>> start EXCERPTED PASSAGE
Boost logo

Boost :

From: Daryle Walker (darylew_at_[hidden])
Date: 2001-09-26 10:39:06


on 9/25/01 7:17 PM, dietmar_kuehl_at_[hidden] wrote:

> Daryle Walker wrote:
>> I realized the Unicode problem this morning. I'll come up with a
>> prototype Unicode solution to put up in the vault. (It shouldn't
>> go into any XML sub-library since it would be needed for other
>> things, like C++ parsing.)
>
> I'm probably dense but can anybody please tell me what problem you
> are talking off at all? 'std::basic_filebuf' internally uses a
> code conversion facet which is intended to convert an external
> encoding into an internal representation. For example, a
> 'std::wistream' can read UTF-8, UTF-16, ..., at least if appropriate
> code conversion facets are available. If they aren't shipped by the
> vendor, they may be provided by the user.
>
> I can understand that there is problem if your library vendor does
> not ship UTF-8, UTF-16, ... code conversion facets and these might
> have a place in the Boost library. However, since nobody mentioned
> code conversion facets before, I fear something really bad is going
> to happen if people try addressing this problem...
>> end EXCERPTED PASSAGE
>> start STORED DATA
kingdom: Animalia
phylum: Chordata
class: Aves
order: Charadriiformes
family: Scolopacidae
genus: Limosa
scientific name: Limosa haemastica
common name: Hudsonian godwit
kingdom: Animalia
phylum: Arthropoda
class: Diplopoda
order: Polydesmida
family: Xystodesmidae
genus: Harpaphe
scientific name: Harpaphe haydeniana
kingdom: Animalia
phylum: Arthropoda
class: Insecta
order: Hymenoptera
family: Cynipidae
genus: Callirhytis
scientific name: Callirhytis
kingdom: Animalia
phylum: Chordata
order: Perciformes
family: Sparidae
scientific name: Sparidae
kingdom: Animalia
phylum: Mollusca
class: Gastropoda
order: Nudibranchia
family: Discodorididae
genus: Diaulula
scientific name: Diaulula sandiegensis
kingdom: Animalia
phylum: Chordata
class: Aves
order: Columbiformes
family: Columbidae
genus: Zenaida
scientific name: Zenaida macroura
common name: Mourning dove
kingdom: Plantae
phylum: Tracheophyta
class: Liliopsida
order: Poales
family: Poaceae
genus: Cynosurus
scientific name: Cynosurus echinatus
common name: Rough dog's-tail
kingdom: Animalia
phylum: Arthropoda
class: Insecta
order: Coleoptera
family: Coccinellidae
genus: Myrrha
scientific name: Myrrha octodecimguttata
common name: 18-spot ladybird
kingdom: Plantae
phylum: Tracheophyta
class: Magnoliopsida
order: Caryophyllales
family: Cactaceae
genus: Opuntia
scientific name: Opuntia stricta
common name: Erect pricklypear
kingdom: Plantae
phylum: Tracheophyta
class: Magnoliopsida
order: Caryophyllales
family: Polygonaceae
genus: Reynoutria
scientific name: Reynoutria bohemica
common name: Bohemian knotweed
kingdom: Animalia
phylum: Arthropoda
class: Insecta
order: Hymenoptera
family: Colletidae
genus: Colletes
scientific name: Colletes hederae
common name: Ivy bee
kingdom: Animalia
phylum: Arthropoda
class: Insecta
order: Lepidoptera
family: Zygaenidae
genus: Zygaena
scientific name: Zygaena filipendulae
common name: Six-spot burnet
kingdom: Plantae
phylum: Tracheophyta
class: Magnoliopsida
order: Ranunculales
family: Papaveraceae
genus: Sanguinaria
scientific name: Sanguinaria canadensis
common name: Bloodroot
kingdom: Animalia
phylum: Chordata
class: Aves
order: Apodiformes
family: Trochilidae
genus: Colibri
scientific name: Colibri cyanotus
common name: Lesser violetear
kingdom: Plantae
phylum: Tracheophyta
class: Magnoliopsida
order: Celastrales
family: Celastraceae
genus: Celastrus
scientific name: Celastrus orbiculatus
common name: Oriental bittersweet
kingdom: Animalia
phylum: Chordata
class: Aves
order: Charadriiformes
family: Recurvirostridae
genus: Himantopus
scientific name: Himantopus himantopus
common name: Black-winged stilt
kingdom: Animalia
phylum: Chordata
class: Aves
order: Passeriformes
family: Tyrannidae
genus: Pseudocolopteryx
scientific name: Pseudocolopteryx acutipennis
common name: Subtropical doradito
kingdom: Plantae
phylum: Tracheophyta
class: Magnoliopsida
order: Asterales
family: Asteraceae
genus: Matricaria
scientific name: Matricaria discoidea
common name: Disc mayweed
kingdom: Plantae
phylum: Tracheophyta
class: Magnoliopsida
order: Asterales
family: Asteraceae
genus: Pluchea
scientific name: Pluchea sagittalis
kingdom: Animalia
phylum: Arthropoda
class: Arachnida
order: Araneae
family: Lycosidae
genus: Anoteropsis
>> end STORED DATA
DIRECTIVES ▸
1. In the Boost mailing list post, what does 'std::basic_filebuf' use internally to convert an external encoding into an internal representation?
2. Write the next part of the Boost mailing list post, picking up after its final sentence.
The material plays no part in what follows.

RESULTS IN ORDER ▸
1. A code conversion facet.

2.
We will need conversion facets eventually, but I'm talking about that
there's no guarantee that "char" and "wchar_t" represent ASCII/Latin-1 or
Unicode characters; there's not even a guarantee that the latter type can
fit an Unicode character. (Will (int)'A' == 65 or (long)L'A' == 65L?)

The UTF conversions would assume that the characters don't represent
themselves, but parts of the encoding. We would need to assume that the
characters are being read in binary mode.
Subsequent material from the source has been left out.